> **EXERCISE AIM**
Set the records down again exactly, apart from any pictures in them.

Saved entries

%%

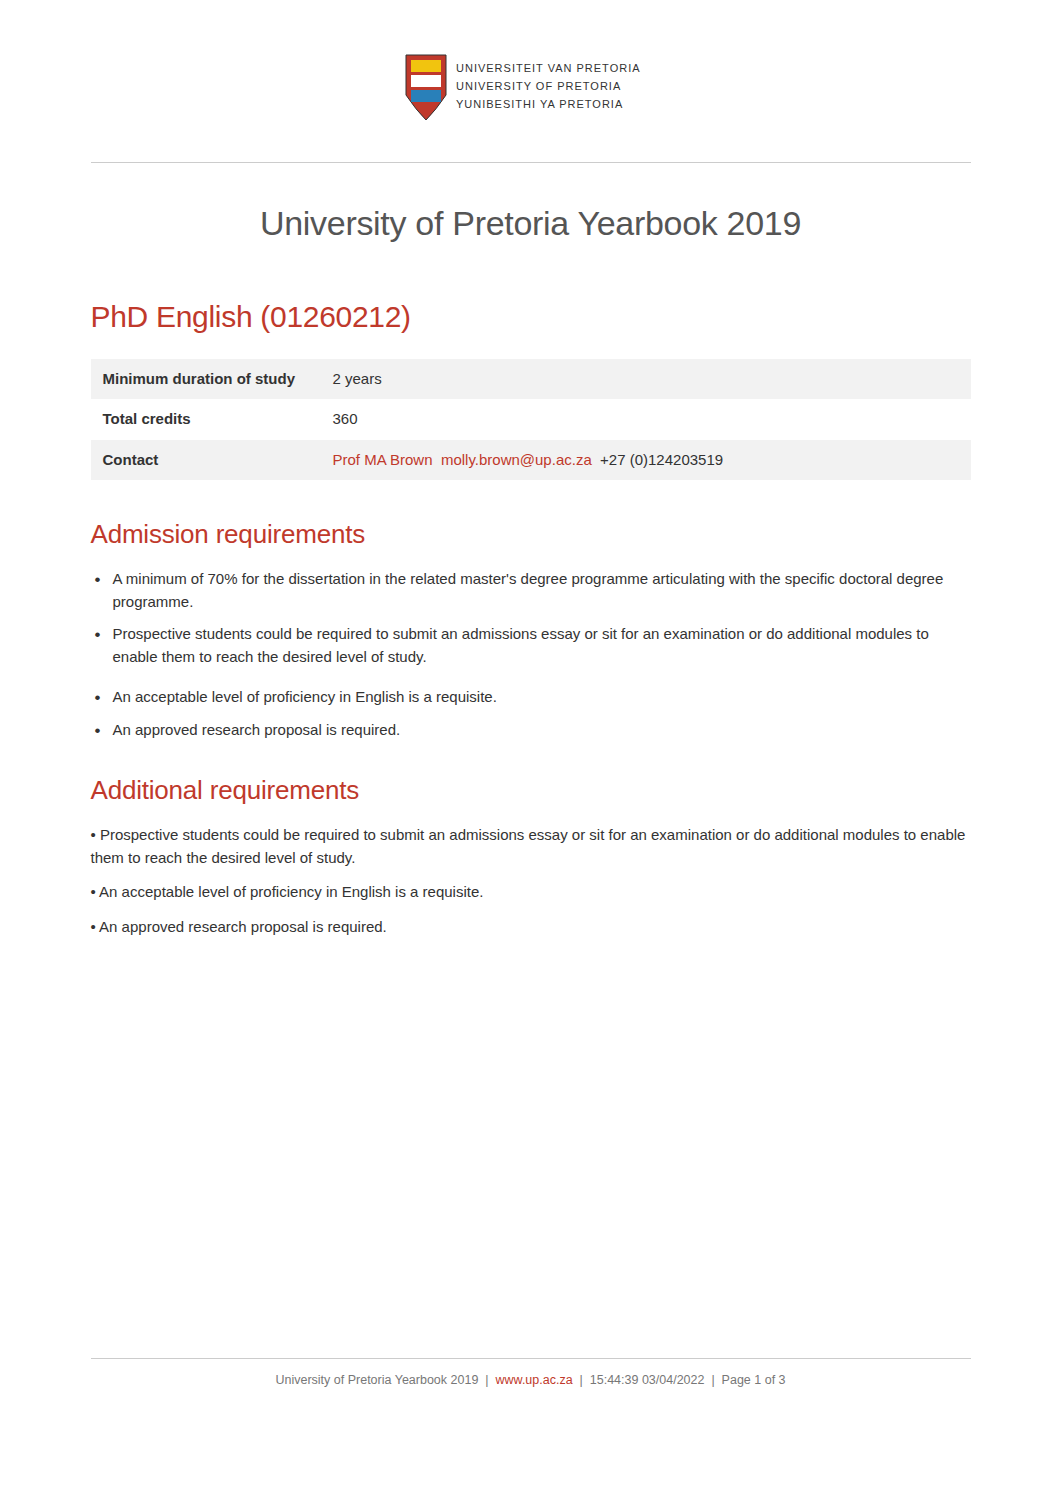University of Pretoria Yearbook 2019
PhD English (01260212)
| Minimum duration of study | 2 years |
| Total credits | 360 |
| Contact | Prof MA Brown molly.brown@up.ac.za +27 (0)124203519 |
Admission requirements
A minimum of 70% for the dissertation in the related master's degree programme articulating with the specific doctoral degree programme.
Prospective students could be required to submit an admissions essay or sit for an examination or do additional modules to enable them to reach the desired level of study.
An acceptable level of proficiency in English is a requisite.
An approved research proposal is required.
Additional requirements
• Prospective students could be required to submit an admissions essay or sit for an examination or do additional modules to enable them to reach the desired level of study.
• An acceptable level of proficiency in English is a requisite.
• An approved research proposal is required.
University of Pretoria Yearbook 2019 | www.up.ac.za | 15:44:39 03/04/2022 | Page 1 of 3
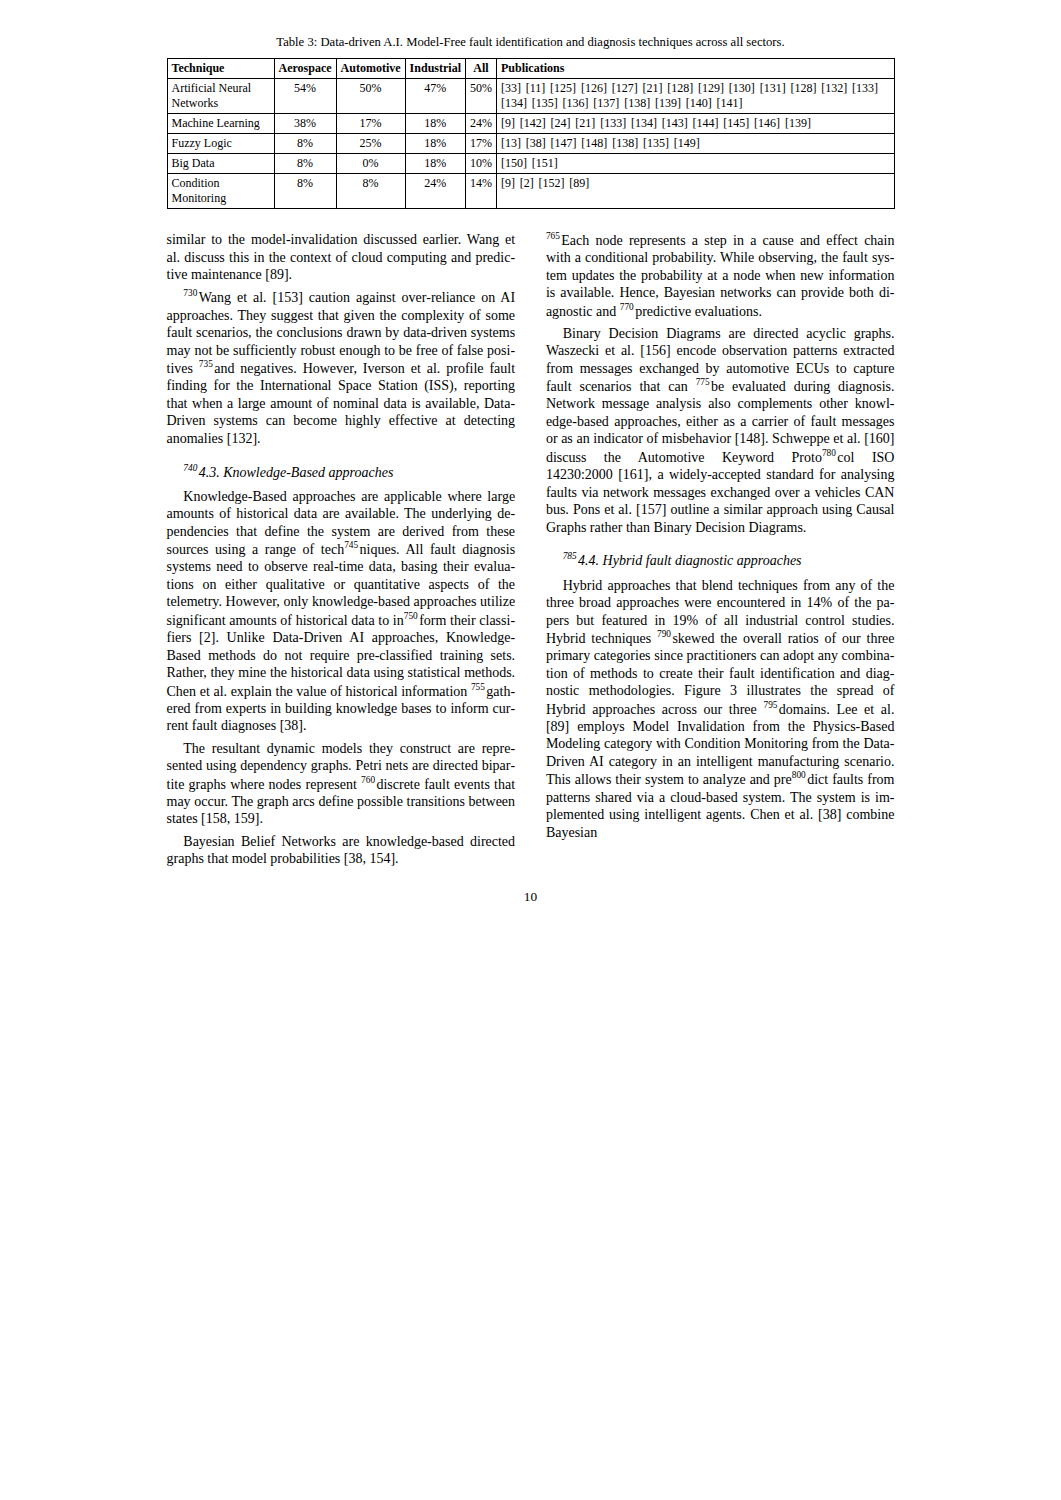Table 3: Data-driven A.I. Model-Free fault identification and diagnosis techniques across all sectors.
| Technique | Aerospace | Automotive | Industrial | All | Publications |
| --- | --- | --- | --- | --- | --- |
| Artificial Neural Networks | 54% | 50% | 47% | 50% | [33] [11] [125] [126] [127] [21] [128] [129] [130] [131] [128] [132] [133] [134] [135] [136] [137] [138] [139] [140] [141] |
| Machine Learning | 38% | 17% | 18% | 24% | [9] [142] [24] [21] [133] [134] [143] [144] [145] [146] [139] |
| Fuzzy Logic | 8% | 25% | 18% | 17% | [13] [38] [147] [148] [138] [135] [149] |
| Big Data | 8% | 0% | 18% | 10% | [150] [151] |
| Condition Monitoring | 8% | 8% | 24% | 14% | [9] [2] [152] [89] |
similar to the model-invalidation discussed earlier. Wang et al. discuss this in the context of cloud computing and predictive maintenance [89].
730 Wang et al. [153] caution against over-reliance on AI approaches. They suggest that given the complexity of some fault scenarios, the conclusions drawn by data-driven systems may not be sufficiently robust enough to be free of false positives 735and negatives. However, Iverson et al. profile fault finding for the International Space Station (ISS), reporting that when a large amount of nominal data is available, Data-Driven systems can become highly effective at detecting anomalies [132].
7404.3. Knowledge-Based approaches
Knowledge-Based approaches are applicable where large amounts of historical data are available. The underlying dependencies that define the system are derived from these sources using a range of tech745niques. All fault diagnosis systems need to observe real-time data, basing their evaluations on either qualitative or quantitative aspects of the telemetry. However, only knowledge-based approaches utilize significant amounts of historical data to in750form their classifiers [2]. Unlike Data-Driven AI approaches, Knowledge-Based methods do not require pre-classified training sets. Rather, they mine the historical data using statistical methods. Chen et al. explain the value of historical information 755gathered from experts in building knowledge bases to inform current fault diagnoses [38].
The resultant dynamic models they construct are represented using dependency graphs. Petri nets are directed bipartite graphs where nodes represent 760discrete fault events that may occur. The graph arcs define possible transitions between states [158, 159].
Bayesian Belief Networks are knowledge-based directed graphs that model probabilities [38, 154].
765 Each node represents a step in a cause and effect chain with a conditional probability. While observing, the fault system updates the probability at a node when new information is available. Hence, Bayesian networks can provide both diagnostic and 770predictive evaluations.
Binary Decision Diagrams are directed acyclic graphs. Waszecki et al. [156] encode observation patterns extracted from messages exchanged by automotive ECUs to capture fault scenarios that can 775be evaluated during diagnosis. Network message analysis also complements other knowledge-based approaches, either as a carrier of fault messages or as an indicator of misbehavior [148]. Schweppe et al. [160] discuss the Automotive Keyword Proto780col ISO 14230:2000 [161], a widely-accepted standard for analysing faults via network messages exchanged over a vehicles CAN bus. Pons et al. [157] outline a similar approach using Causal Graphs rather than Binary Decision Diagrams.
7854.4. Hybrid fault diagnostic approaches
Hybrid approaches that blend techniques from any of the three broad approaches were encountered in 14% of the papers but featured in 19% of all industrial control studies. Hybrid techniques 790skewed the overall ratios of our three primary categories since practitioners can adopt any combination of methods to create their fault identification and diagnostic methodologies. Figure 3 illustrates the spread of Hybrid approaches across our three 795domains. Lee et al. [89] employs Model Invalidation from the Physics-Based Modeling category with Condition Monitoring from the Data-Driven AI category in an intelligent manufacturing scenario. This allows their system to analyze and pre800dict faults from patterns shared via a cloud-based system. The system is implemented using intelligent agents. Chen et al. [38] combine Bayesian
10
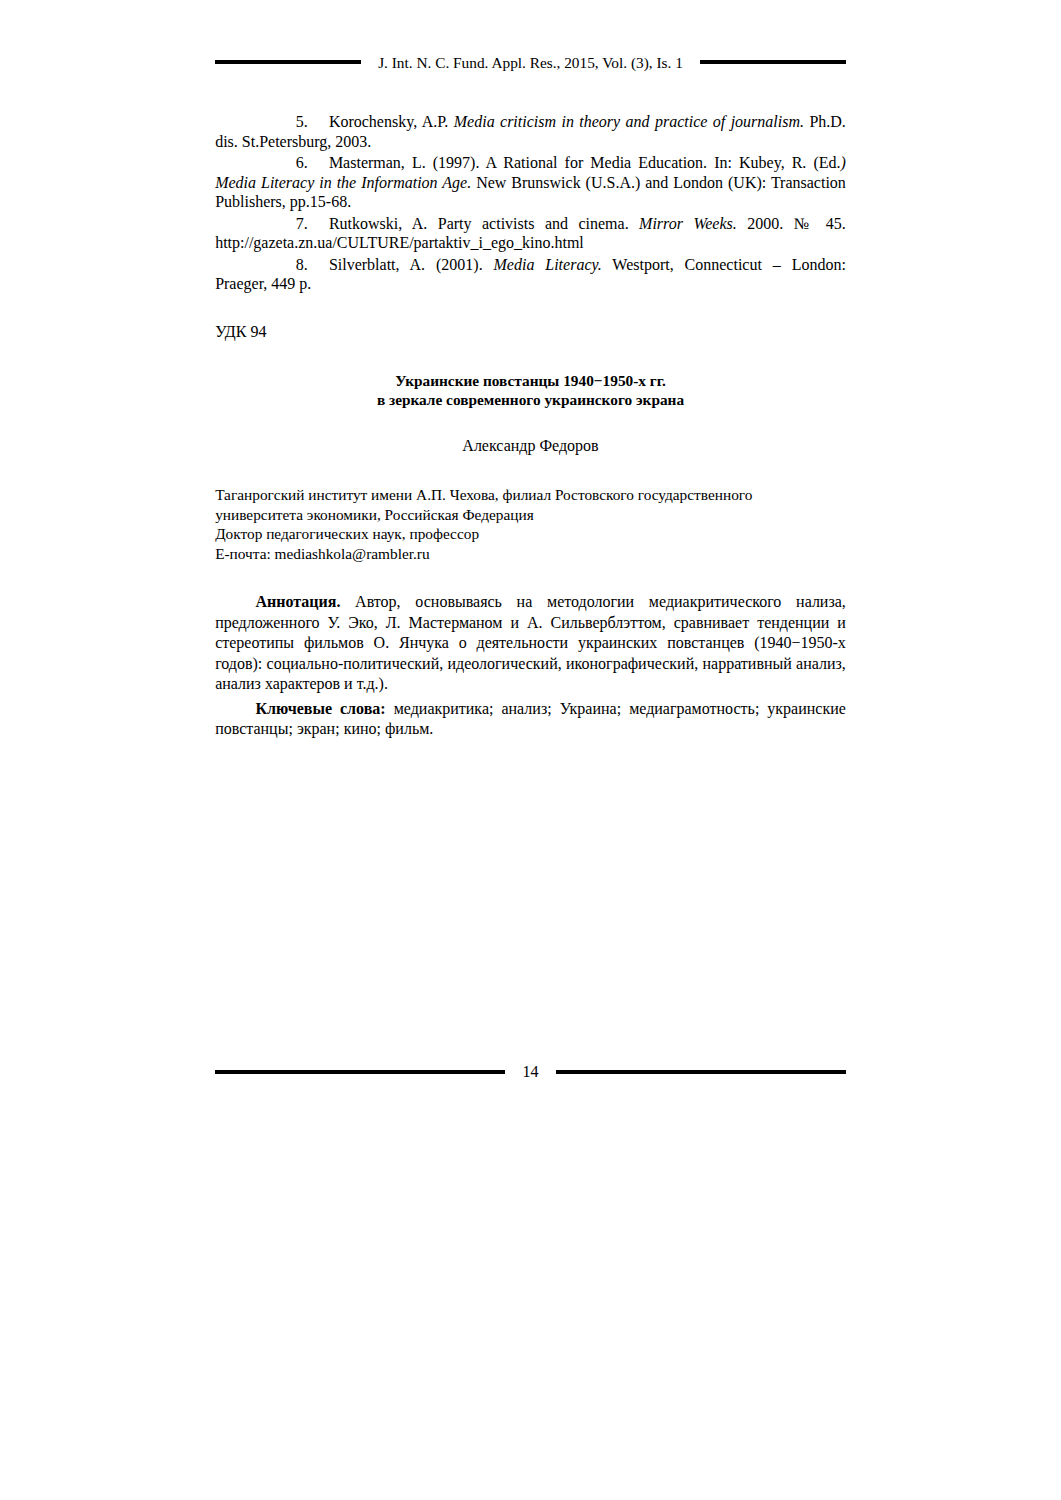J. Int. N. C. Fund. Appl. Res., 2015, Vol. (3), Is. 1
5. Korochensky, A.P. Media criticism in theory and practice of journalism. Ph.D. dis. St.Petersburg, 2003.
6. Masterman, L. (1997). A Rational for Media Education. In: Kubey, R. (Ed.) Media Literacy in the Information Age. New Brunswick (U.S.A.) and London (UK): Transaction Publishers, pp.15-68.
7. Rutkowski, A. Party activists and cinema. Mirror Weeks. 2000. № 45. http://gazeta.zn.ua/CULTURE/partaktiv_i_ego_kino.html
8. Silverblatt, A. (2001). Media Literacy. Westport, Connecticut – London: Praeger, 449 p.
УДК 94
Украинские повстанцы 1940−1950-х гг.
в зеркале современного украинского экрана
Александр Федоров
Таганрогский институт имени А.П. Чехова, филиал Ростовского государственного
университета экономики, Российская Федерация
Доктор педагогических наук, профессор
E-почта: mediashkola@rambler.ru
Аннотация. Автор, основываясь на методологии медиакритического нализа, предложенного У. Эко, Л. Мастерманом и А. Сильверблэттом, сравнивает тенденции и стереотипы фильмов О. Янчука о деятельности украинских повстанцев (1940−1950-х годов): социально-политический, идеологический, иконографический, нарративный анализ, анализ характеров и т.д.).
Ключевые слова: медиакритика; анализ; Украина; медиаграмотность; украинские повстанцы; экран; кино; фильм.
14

%%

> **FINISHED EXERCISE**
University of Pretoria Yearbook 2019
PhD English (01260212)
| Minimum duration of study | 2 years |
| Total credits | 360 |
| Contact | Prof MA Brown molly.brown@up.ac.za +27 (0)124203519 |
Admission requirements
A minimum of 70% for the dissertation in the related master's degree programme articulating with the specific doctoral degree programme.
Prospective students could be required to submit an admissions essay or sit for an examination or do additional modules to enable them to reach the desired level of study.
An acceptable level of proficiency in English is a requisite.
An approved research proposal is required.
Additional requirements
• Prospective students could be required to submit an admissions essay or sit for an examination or do additional modules to enable them to reach the desired level of study.
• An acceptable level of proficiency in English is a requisite.
• An approved research proposal is required.
University of Pretoria Yearbook 2019 | www.up.ac.za | 15:44:39 03/04/2022 | Page 1 of 3
Table 3: Data-driven A.I. Model-Free fault identification and diagnosis techniques across all sectors.
| Technique | Aerospace | Automotive | Industrial | All | Publications |
| --- | --- | --- | --- | --- | --- |
| Artificial Neural Networks | 54% | 50% | 47% | 50% | [33] [11] [125] [126] [127] [21] [128] [129] [130] [131] [128] [132] [133] [134] [135] [136] [137] [138] [139] [140] [141] |
| Machine Learning | 38% | 17% | 18% | 24% | [9] [142] [24] [21] [133] [134] [143] [144] [145] [146] [139] |
| Fuzzy Logic | 8% | 25% | 18% | 17% | [13] [38] [147] [148] [138] [135] [149] |
| Big Data | 8% | 0% | 18% | 10% | [150] [151] |
| Condition Monitoring | 8% | 8% | 24% | 14% | [9] [2] [152] [89] |
similar to the model-invalidation discussed earlier. Wang et al. discuss this in the context of cloud computing and predictive maintenance [89].
730 Wang et al. [153] caution against over-reliance on AI approaches. They suggest that given the complexity of some fault scenarios, the conclusions drawn by data-driven systems may not be sufficiently robust enough to be free of false positives 735and negatives. However, Iverson et al. profile fault finding for the International Space Station (ISS), reporting that when a large amount of nominal data is available, Data-Driven systems can become highly effective at detecting anomalies [132].
7404.3. Knowledge-Based approaches
Knowledge-Based approaches are applicable where large amounts of historical data are available. The underlying dependencies that define the system are derived from these sources using a range of tech745niques. All fault diagnosis systems need to observe real-time data, basing their evaluations on either qualitative or quantitative aspects of the telemetry. However, only knowledge-based approaches utilize significant amounts of historical data to in750form their classifiers [2]. Unlike Data-Driven AI approaches, Knowledge-Based methods do not require pre-classified training sets. Rather, they mine the historical data using statistical methods. Chen et al. explain the value of historical information 755gathered from experts in building knowledge bases to inform current fault diagnoses [38].
The resultant dynamic models they construct are represented using dependency graphs. Petri nets are directed bipartite graphs where nodes represent 760discrete fault events that may occur. The graph arcs define possible transitions between states [158, 159].
Bayesian Belief Networks are knowledge-based directed graphs that model probabilities [38, 154].
765 Each node represents a step in a cause and effect chain with a conditional probability. While observing, the fault system updates the probability at a node when new information is available. Hence, Bayesian networks can provide both diagnostic and 770predictive evaluations.
Binary Decision Diagrams are directed acyclic graphs. Waszecki et al. [156] encode observation patterns extracted from messages exchanged by automotive ECUs to capture fault scenarios that can 775be evaluated during diagnosis. Network message analysis also complements other knowledge-based approaches, either as a carrier of fault messages or as an indicator of misbehavior [148]. Schweppe et al. [160] discuss the Automotive Keyword Proto780col ISO 14230:2000 [161], a widely-accepted standard for analysing faults via network messages exchanged over a vehicles CAN bus. Pons et al. [157] outline a similar approach using Causal Graphs rather than Binary Decision Diagrams.
7854.4. Hybrid fault diagnostic approaches
Hybrid approaches that blend techniques from any of the three broad approaches were encountered in 14% of the papers but featured in 19% of all industrial control studies. Hybrid techniques 790skewed the overall ratios of our three primary categories since practitioners can adopt any combination of methods to create their fault identification and diagnostic methodologies. Figure 3 illustrates the spread of Hybrid approaches across our three 795domains. Lee et al. [89] employs Model Invalidation from the Physics-Based Modeling category with Condition Monitoring from the Data-Driven AI category in an intelligent manufacturing scenario. This allows their system to analyze and pre800dict faults from patterns shared via a cloud-based system. The system is implemented using intelligent agents. Chen et al. [38] combine Bayesian
10
J. Int. N. C. Fund. Appl. Res., 2015, Vol. (3), Is. 1
5. Korochensky, A.P. Media criticism in theory and practice of journalism. Ph.D. dis. St.Petersburg, 2003.
6. Masterman, L. (1997). A Rational for Media Education. In: Kubey, R. (Ed.) Media Literacy in the Information Age. New Brunswick (U.S.A.) and London (UK): Transaction Publishers, pp.15-68.
7. Rutkowski, A. Party activists and cinema. Mirror Weeks. 2000. № 45. http://gazeta.zn.ua/CULTURE/partaktiv_i_ego_kino.html
8. Silverblatt, A. (2001). Media Literacy. Westport, Connecticut – London: Praeger, 449 p.
УДК 94
Украинские повстанцы 1940−1950-х гг.
в зеркале современного украинского экрана
Александр Федоров
Таганрогский институт имени А.П. Чехова, филиал Ростовского государственного
университета экономики, Российская Федерация
Доктор педагогических наук, профессор
E-почта: mediashkola@rambler.ru
Аннотация. Автор, основываясь на методологии медиакритического нализа, предложенного У. Эко, Л. Мастерманом и А. Сильверблэттом, сравнивает тенденции и стереотипы фильмов О. Янчука о деятельности украинских повстанцев (1940−1950-х годов): социально-политический, идеологический, иконографический, нарративный анализ, анализ характеров и т.д.).
Ключевые слова: медиакритика; анализ; Украина; медиаграмотность; украинские повстанцы; экран; кино; фильм.
14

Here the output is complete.